Selection of teacher #2

Closed yaxingwang closed 4 years ago

yaxingwang commented 4 years ago

Hi @HobbitLong It is great work, I really like it. I have one issue about selection of teacher model. As shown in previous papers for classification, researcher use the frameworks which usually contains vgg16, vgg19, resent18, resent34, resnet50, resnet101 and so on. However, most teacher models you use are different. Can you explain the role you select teacher model? Is you method sensitive to framework. Please forgive me If I miss some parts.

HobbitLong commented 4 years ago

Hi, @yaxingwang,

Thanks for you interest.

The short answer is that the student-teacher combinations in this paper are randomly picked. I did not tune student-teacher combination such that our method could perform the best.

Your question actually reveals my initial thoughts of extending previous benchmark. I think most previous methods do not evaluate the performance on variance teacher-student combinations. For instance, Attention Transfer (AT) mainly consider WideResNet, and ResNet, and recent paper Similarity Preserving (SP) mainly consider WideResNet, MobileNet, and ShuffleNet. Additionally, most methods consider the teacher and student models to be of the same architectural type.

So I was trying to test those state-of-the-art methods with randomly picked various student-teacher combinations, and wanted to see how the performance would change. And I also divided these combinations into two groups: (1) of the same architectural type, or (2) of different types. As you may see from the two tables from the paper, some method significantly drops when dealing with group (2).

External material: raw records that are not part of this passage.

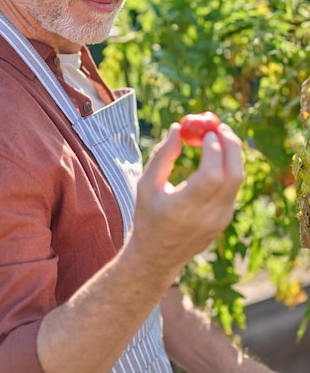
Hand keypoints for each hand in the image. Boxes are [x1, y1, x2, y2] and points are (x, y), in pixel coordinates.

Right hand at [131, 123, 243, 277]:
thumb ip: (163, 156)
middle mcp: (207, 216)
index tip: (207, 131)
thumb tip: (178, 128)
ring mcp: (220, 220)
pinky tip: (215, 157)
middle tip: (220, 127)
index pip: (211, 176)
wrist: (157, 256)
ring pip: (237, 180)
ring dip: (231, 154)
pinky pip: (232, 188)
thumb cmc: (147, 215)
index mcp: (183, 208)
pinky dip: (227, 167)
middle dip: (230, 146)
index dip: (213, 150)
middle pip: (233, 176)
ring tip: (217, 137)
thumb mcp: (146, 185)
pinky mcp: (225, 220)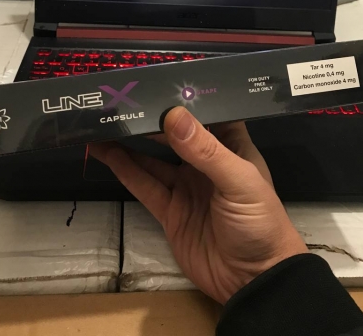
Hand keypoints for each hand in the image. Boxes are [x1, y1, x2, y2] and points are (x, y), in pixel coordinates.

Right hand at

Lastly, though our CRD is the best among these randomly picked combinations in our paper, I think it's with high probability that it could not consistently be the best in all exhaustive combinations. But in general, it should not be very sensitive to different models, as you can see that we do not require specific architectural inductive bias in our algorithm.

yaxingwang commented 4 years ago

Thank you for your reply, @HobbitLong . It is good insight to compare the picked randomly student teacher pair. CRD mine additionally the structural knowledge, which is great complementary for KD.